SEITENTEXT
Von der Welt lange Zeit „übersehen“, tobt im Norden Ugandas seit Mitte der 80er Jahre ein Bürgerkrieg. Tatsächlich handele es sich um einen Völkermord, wie der Altbischof glaubhaft versicherte: Zehntausende von Menschen seien umgebracht worden, Millionen seien thraumatisiert. Die Schuld daran gab Ochola beiden Konfliktparteien: Die berüchtigte „Lord´s Resistance Army“ (LRA) unter der Führung des mit internationalem Haftbefehl gesuchten Rebellen Joseph Kony sei für ihre unglaubliche Brutalität bekannt; über 66.000 Kinder seien aus ihren Heimatdörfern entführt worden. Sie wurden als Kindersoldaten eingesetzt und mit vorgehaltener Waffe zum Töten gezwungen, die Mädchen als Sexsklavinnen gehalten. Aber auch die Regierungstruppen seien in der Wahl ihrer Mittel alles andere als zimperlich gewesen. Vor allem „strukturelle Gewalt“ sei der Regierung vorzuwerfen, die sich jahrzehntelang nicht um die angemessene Entwicklung des Nordens gekümmert habe. Auch militärisch habe sie keinen Schutz der Menschen vor den Rebellentruppen erreicht, und selbst die Verschleppung tausender von Kindern aus den offiziellen Flüchtlingslagern habe sie lange Zeit untätig hingenommen. Bis etwa 2005 sei Nord-Uganda durch das Versagen beider Seiten ins völlige Chaos gestürzt worden. Schließling hing das reine Überleben von mehr als 95% der einheimischen Acholi-Bevölkerung – etwa 900.000 Menschen – vom Welternährungsprogramm der UN ab.

AUFGABE A
Beantworten Sie anhand des Textes über den Bürgerkrieg in Nord-Uganda die folgenden Fragen:
(i) Seit wann tobt der Bürgerkrieg im Norden Ugandas?
(ii) Wie viele Kinder wurden laut Text aus ihren Heimatdörfern entführt?
(iii) Wie viele Menschen der Acholi-Bevölkerung hingen zuletzt vom Welternährungsprogramm der UN ab?
AUFGABE B
Setzen Sie den Text über den Bürgerkrieg in Nord-Uganda ab seinem letzten Satz fort.

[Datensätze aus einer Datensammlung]
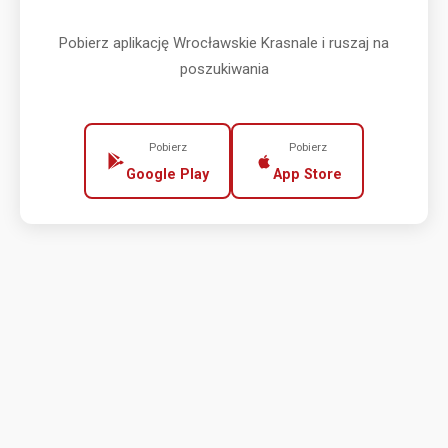
Pobierz aplikację Wrocławskie Krasnale i ruszaj na
poszukiwania
Pobierz
Pobierz
Google Play
App Store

ANTWORT A
(i) Seit Mitte der 80er Jahre.
(ii) Über 66.000 Kinder.
(iii) Mehr als 95 % der einheimischen Acholi-Bevölkerung, etwa 900.000 Menschen.

ANTWORT B
Überraschender Weise klagte Altbischof Ochola immer wieder die Regierung unter Staatspräsident Yoweri Kaguta Museweni an, der seit 1986 in der Hauptstadt Kampala residiert. Detailliert zeigte Ochola auf, wie die Regierung mehrfach die Friedensvermittlungen unabhängiger Kirchenführer boykottiert und durch einseitige Militärschläge einen greifbar geglaubten Erfolg unmöglich gemacht habe. Seit mehreren Jahren herrsche nun zwar ein brüchiger Friede. Militärische Erfolge und der sog. „Juba-Friedensprozess“ hätten offenbar dazu beigetragen, die Rebellentruppen aus Uganda zu vertreiben. Die LRA treibe im Dschungel der Nachbarländer aber nach wie vor ihr Unwesen und bliebe – so der Altbischof – auch für die Menschen in Nord-Uganda eine bleibende Gefahr.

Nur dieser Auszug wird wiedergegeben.